# Help Identify Me



## victor (Jul 25, 2012)

Hi my name is Victor I'am 6 months old and I was just adopted from the animal shelter.


----------



## Ozkar (Jul 4, 2011)

Looks very much like a Kelpie to me. If it starts rounding stuff up, it's definitely a Kelpie. Great sheep and cattle dogs, but just like a Vizsla, they are a very, very, very high energy dog. Get ready for a whirlwind!!!


----------



## mswhipple (Mar 7, 2011)

Hello, victor, and welcome!

You know, I had never heard of a Kelpie before, so I looked it up in Google Images. I think you are right, Ozkar... and they seem to come in all colors. Maybe this particular pooch is a Kelpie with a little Vizsla mixed in. Impossible to know for sure, though!


----------



## harrigab (Aug 21, 2011)

yep. Kelpie was my first thought too


----------



## Ozkar (Jul 4, 2011)

mswhipple said:


> Hello, victor, and welcome!
> 
> You know, I had never heard of a Kelpie before, so I looked it up in Google Images. I think you are right, Ozkar... and they seem to come in all colors. Maybe this particular pooch is a Kelpie with a little Vizsla mixed in. Impossible to know for sure, though!
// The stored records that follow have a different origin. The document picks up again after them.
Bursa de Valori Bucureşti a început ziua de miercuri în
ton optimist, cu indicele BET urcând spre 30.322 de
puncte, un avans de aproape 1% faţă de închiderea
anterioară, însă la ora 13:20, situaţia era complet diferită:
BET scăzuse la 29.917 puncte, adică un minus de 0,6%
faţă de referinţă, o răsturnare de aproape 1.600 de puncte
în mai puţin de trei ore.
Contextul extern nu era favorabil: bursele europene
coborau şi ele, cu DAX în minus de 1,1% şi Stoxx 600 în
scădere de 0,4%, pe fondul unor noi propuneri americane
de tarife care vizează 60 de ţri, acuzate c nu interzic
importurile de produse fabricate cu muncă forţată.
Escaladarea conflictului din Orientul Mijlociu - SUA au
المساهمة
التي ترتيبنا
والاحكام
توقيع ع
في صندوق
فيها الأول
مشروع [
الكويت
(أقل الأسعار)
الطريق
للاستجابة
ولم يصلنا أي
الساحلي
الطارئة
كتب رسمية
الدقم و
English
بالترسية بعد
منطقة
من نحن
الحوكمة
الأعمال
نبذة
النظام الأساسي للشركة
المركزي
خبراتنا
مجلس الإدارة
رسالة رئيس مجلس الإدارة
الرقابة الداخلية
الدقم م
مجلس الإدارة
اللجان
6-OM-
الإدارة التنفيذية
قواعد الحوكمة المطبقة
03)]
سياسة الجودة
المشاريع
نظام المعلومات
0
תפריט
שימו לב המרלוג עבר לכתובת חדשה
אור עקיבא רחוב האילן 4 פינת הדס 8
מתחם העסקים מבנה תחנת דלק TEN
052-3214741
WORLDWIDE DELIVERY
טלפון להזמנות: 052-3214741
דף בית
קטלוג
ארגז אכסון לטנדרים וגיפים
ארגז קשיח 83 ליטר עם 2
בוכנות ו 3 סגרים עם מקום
looks pretty much all Kelpie to me MW.... I have trained over 12 of these over the years as sheep and cattle dogs. Bloody hard workers.... and they love it!!! A very focussed dog and if you think a v is hard work, get a Kelpie and it will put things in perspective.   They have trouble relaxing


----------



## mswhipple (Mar 7, 2011)

Sounds like my sister (who I love dearly)! LOL ;D


----------



## threefsh (Apr 25, 2011)

My friend has a kelpie - he definitely looks like one to me. They are one of the few non-hunting breeds that easily matches Riley in energy level!


----------



## SteelCityDozer (Aug 25, 2011)

No matter what he is I love him. He is adorable. But we know not to bring dogs home just for their looks so I hope you can find out what his instincts are and put them to use.


----------